───── SUPPLIED DATA ─────
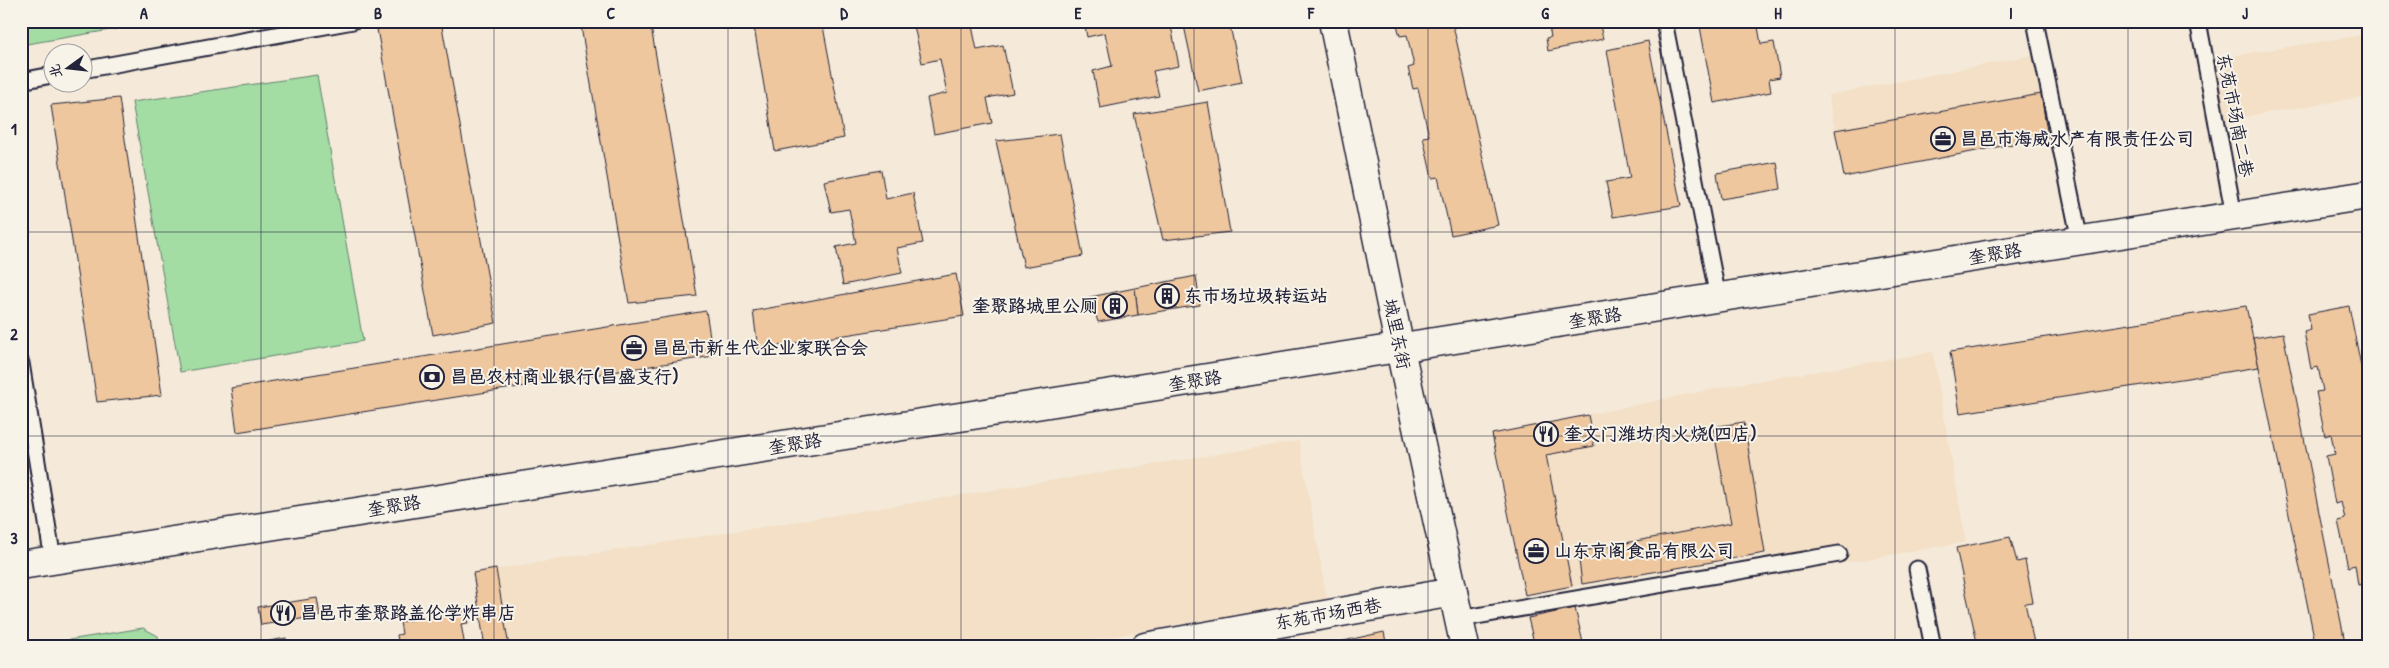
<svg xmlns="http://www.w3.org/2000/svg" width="2389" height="668" font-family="'Patrick Hand','LXGW WenKai TC',sans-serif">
<rect width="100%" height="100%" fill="#f5ead9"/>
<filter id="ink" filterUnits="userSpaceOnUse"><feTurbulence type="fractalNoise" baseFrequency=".02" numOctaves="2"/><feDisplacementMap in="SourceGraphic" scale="10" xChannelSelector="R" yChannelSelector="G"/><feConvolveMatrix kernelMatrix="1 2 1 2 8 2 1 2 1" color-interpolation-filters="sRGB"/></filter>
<g filter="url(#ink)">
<g fill="#f3e0c7">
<path d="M 2368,34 L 2368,96 L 2224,120 L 2212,59 Z"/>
<path d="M 2034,55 L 2048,137 L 1844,177 L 1828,95 Z"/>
<path d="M 1933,352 L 1966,542 L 1768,576 L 1765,553 L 1525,595 L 1492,434 L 1738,384 Z"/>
<path d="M 1299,441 L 1327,599 L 1053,647 L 485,647 L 473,573 Z"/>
</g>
<g fill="#a3dda3" stroke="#62806f">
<path d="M 21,21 L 140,21 L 140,25 L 21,45 Z"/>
<path d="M 317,75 L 363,341 L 180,372 L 132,102 Z"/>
<path d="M 143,628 L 158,636 L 160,647 L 25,647 Z"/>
</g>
<g fill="#eec79e" stroke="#22223b">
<path d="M 418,21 L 441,21 L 496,323 L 433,335 L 377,29 Z"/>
<path d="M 580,21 L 650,21 L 697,296 L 629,303 Z"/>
<path d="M 753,21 L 822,21 L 844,138 L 775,151 Z"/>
<path d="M 913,21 L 971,21 L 977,50 L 1003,45 L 1013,93 L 987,98 L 992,123 L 934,134 L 927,98 L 947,93 L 940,59 L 922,63 Z"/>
<path d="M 1084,21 L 1142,21 L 1142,23 L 1170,21 L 1179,66 L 1153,71 L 1159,96 L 1100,108 L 1093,71 L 1112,66 L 1105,33 L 1087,37 Z"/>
<path d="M 1183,21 L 1229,21 L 1242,82 L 1198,91 Z"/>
<path d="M 1396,21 L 1452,21 L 1498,225 L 1451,235 L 1438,177 L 1432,178 L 1423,137 L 1429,136 L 1418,88 L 1413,89 L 1408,68 L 1414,66 L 1407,35 L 1400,36 Z"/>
<path d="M 1548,21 L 1599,21 L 1603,39 L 1548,51 L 1546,38 L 1551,37 Z"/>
<path d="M 1699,21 L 1757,21 L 1761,44 L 1774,42 L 1780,77 L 1769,79 L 1771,92 L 1714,103 Z"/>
<path d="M 1648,41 L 1681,206 L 1613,217 L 1606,182 L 1630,178 L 1607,50 Z"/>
<path d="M 2041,94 L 2048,137 L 1844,177 L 1835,130 Z"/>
<path d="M 119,98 L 162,395 L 97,402 L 51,105 Z"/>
<path d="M 1208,102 L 1230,232 L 1163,240 L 1134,114 Z"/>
<path d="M 1060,134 L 1083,256 L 1024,267 L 996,141 Z"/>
<path d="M 1777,162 L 1781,189 L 1721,199 L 1717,173 Z"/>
<path d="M 881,170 L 886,199 L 913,193 L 923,243 L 897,248 L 902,273 L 843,285 L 836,247 L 856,243 L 849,209 L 831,212 L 824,181 Z"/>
<path d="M 956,274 L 964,316 L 758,349 L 753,311 Z"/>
<path d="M 1196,276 L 1200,305 L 1138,315 L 1135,288 Z"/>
<path d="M 1135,288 L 1138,315 L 1098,322 L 1090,297 Z"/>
<path d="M 2246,306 L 2259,367 L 1960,413 L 1950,352 Z"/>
<path d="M 2349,306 L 2368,401 L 2368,583 L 2358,585 L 2355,565 L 2348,567 L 2338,521 L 2345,519 L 2341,502 L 2335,504 L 2326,456 L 2335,454 L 2331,434 L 2325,436 L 2316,392 L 2323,391 L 2318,367 L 2311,369 L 2304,332 L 2311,330 L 2308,314 Z"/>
<path d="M 706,311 L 713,356 L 237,432 L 231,388 Z"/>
<path d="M 2283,333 L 2346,647 L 2316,647 L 2253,338 Z"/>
<path d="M 1588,415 L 1594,446 L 1546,455 L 1572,586 L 1525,595 L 1492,434 Z"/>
<path d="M 1744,422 L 1765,553 L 1582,584 L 1578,552 L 1731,523 L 1713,427 Z"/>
<path d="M 2010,537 L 2017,562 L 2025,560 L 2033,602 L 2025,603 L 2035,647 L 1978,647 L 1956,548 Z"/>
<path d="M 496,569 L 509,647 L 485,647 L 473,573 Z"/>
<path d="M 317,598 L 320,616 L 261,625 L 258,607 Z"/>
<path d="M 1575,608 L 1584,647 L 1535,647 L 1528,618 Z"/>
<path d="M 465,611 L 468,623 L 461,624 L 465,647 L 399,647 L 397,635 L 402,634 L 400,622 Z"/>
<path d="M 1384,632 L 1387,647 L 1340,647 L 1339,642 Z"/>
<path d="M 286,638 L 288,647 L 236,647 Z"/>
</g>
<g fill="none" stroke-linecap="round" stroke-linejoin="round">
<defs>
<g id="service">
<path d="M 1664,21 L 1718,298"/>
<path d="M 2035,21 L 2080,241"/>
<path d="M 2198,21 L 2234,216"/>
<path d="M 82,70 L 353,21"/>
<path d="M 21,81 L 52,75"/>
<path d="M 21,363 L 53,560"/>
<path d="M 1917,569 L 1933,647"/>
<path d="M 1459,619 L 1839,554"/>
</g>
<path id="minor" d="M 1145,647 L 1453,592"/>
<g id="tertiary">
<path d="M 1333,21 L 1400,349 L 1465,647"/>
<path d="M 21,565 L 2368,195"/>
</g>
</defs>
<use href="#service" stroke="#22223b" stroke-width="19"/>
<use href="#minor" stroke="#22223b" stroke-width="31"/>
<use href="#tertiary" stroke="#22223b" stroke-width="31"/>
<use href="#service" stroke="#f7f3e8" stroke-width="15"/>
<use href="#minor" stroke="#f7f3e8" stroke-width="28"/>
<use href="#tertiary" stroke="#f7f3e8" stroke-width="28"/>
</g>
</g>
<path fill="none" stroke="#22223b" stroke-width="1" stroke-opacity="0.55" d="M 261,21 L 261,647M 494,21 L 494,647M 728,21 L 728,647M 961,21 L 961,647M 1194,21 L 1194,647M 1428,21 L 1428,647M 1661,21 L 1661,647M 1895,21 L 1895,647M 2128,21 L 2128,647M 21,232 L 2368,232M 21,436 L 2368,436"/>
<defs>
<symbol id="office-ring" viewBox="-11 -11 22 22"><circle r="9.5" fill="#f7f3e8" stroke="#22223b" stroke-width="1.5"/><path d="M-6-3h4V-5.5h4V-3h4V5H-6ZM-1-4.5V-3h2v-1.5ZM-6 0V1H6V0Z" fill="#22223b"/></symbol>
<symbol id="building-ring" viewBox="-11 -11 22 22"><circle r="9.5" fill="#f7f3e8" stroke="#22223b" stroke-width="1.5"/><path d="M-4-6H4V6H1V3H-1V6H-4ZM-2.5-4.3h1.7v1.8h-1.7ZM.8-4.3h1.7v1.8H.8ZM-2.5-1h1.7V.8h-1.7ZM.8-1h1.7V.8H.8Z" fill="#22223b"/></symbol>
<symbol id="bank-ring" viewBox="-11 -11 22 22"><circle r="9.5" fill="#f7f3e8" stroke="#22223b" stroke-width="1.5"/><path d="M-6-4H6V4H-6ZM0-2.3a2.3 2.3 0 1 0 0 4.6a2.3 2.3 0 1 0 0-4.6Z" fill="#22223b"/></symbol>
<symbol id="restaurant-ring" viewBox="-11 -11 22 22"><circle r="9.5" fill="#f7f3e8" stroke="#22223b" stroke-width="1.5"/><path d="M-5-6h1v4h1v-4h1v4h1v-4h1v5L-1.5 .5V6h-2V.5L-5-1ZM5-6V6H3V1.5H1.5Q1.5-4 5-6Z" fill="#22223b"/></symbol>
</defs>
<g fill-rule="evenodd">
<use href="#office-ring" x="1929" y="125" width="28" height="28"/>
<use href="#building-ring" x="1153" y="282" width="28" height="28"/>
<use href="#building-ring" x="1101" y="292" width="28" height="28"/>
<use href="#office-ring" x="620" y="334" width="28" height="28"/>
<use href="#bank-ring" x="418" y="363" width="28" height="28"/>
<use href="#restaurant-ring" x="1532" y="420" width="28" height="28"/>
<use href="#office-ring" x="1522" y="537" width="28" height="28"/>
<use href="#restaurant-ring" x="269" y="599" width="28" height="28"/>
</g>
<g text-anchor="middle" stroke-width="4" stroke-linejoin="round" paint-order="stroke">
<g font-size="18" fill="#22223b" stroke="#f7f3e8">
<text transform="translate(2235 115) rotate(79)" y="6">东苑市场南二巷</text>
<text transform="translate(1995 254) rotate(-9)" y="6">奎聚路</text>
<text transform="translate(1595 318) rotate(-9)" y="6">奎聚路</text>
<text transform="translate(1397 334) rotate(78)" y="6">城里东街</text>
<text transform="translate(1195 381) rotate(-9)" y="6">奎聚路</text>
<text transform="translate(795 444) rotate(-9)" y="6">奎聚路</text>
<text transform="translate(394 506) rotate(-9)" y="6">奎聚路</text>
<text transform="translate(1328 614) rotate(-10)" y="6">东苑市场西巷</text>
</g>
<g font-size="18" font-weight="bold" fill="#22223b" stroke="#f7f3e8" text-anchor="start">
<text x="1960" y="145">昌邑市海威水产有限责任公司</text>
<text x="1184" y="302">东市场垃圾转运站</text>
<text x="1098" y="312" text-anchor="end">奎聚路城里公厕</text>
<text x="652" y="354">昌邑市新生代企业家联合会</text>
<text x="450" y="383">昌邑农村商业银行(昌盛支行)</text>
<text x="1564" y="440">奎文门潍坊肉火烧(四店)</text>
<text x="1554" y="557">山东京阁食品有限公司</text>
<text x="300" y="619">昌邑市奎聚路盖伦学炸串店</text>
</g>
</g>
<rect width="2389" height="668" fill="none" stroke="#f7f3e8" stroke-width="55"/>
<g transform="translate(68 68) rotate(255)"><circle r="24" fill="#f7f3e8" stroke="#a29fa3"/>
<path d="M0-4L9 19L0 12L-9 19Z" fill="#22223b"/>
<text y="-8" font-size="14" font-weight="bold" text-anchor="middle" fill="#22223b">北</text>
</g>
<rect x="28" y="28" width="2334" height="612" fill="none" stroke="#22223b" stroke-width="2"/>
<g font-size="16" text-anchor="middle" font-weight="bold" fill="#22223b">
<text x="144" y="19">A</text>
<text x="378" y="19">B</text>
<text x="611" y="19">C</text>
<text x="844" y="19">D</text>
<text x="1078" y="19">E</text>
<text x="1311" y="19">F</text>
<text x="1545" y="19">G</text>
<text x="1778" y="19">H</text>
<text x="2011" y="19">I</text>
<text x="2245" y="19">J</text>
<text x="14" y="135">1</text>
<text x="14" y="340">2</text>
<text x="14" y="544">3</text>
</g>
</svg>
─────
• WHAT TO DO: Filter the records down to the lines that contain the string "round", and copy those lines.

• RESPONSE TO THE EXERCISE:
<g fill="none" stroke-linecap="round" stroke-linejoin="round">
<g text-anchor="middle" stroke-width="4" stroke-linejoin="round" paint-order="stroke">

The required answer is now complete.